Hi Mark.
did you invest in it? how many people or foundations do you know that funded the project?
the process made salt water burn not fuse. I have no evidence of any fusion reactions? where is your source? did it come from a peer reviewed document or literature stating that there were indications of a Fusion reaction taking place.
if there is a peer reviewed document stating any kind of fusion reaction taking place I sure missed it, I would like to study the document itself, if it exists. I love to study.
if you find any peer reviewed documentation of a fusion reaction with the John Kanzius salt water burn experiment then please post it here.
Jerry 
If water from water vapor is not returned to the "mix" then the build
-up of chlorine and sodium would begin to become a problem. This suggests
confining the media and the flame inside a glass container where water
vapor would condense and drain back into the mix, would be work and be
interesting to watch. Sodium ions would probably be captured in the flame
imparting a yellow color to the flame.
---
As to CF Cold fusion. Cold Fusion is *speculated* to happen when mechanical
photons are deposited into a hydrogen bearing liquid. I think the energy
deposited by RF waves at higher levels would be sufficient to initiate
cavitation bubbles. There is no large scale "metal matrix" like a platinum
electrode to act as a target for TCB terminal cavitation bubbles though
in this liquid. But something else may function as the target material, in this
case for example, sodium or chloride ions.
It would be very easy to submerge two glass containers and heat then
with identical powered RF waves in a "water" bath and see if one raised it's
bath to a different temperature than the other one.

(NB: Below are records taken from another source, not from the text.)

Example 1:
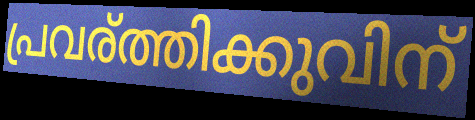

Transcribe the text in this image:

പ്രവര്ത്തിക്കുവിന്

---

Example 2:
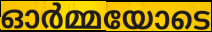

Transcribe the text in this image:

ഓർമ്മയോടെ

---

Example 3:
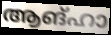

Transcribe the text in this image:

ആങ്ഹാ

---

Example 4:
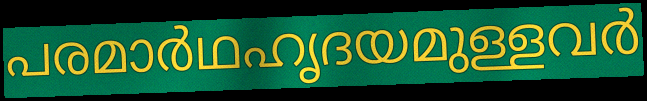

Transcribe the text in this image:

പരമാർഥഹൃദയമുള്ളവർ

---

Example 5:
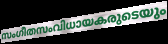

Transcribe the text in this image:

സംഗീതസംവിധായകരുടെയുംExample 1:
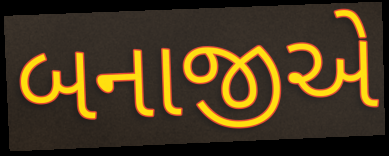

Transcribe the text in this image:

બનાજીએ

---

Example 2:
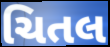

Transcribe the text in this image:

ચિતલ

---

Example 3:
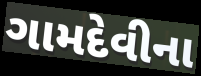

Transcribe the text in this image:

ગામદેવીના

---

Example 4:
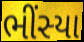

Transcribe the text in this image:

ભીંસ્યા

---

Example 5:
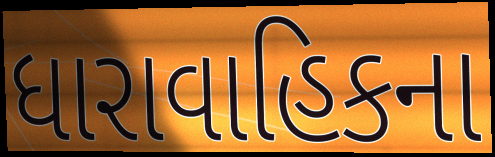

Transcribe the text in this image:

ધારાવાહિકનાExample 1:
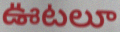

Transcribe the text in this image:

ఊటలూ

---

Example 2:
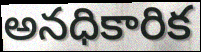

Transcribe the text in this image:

అనధికారిక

As I have indicated previously, changing the D deuterium levels in
the fluid is very easy for scientists to do and would indicate whether
any extra energy is coming from the CF reaction of D^2. Light hydrogen
only would not CF fuse while pure D2O should create maximum CF
excess heat.
John Kanzius would have been speculating about any excess
energy but its somewhat possible that there actually might be
some. Normal people, not understanding CF, only see CF at natural
deuterium/hydrogen isotopic ratios of .000625 deuterium atom to every
hydrogen atom. Worse because the CF D^2 reaction has
only .000625*.000625 probability. (a metal matrix may conduct the
electrical and mechanical fields of the collapsing TCB's to a place that has
the D^2 configuration ready to fuse.)
The experimental question one *might* be left with is; Why would
a water fluid containing more vs less deuterium hydrogen isotope
emit heat energies at very different levels when excited by the same
input energy waves? This would be highly suggestive that CF is
actually occurring. A negative result wouldn't say so much, and again
pure light water should not support any CF excess energy at all.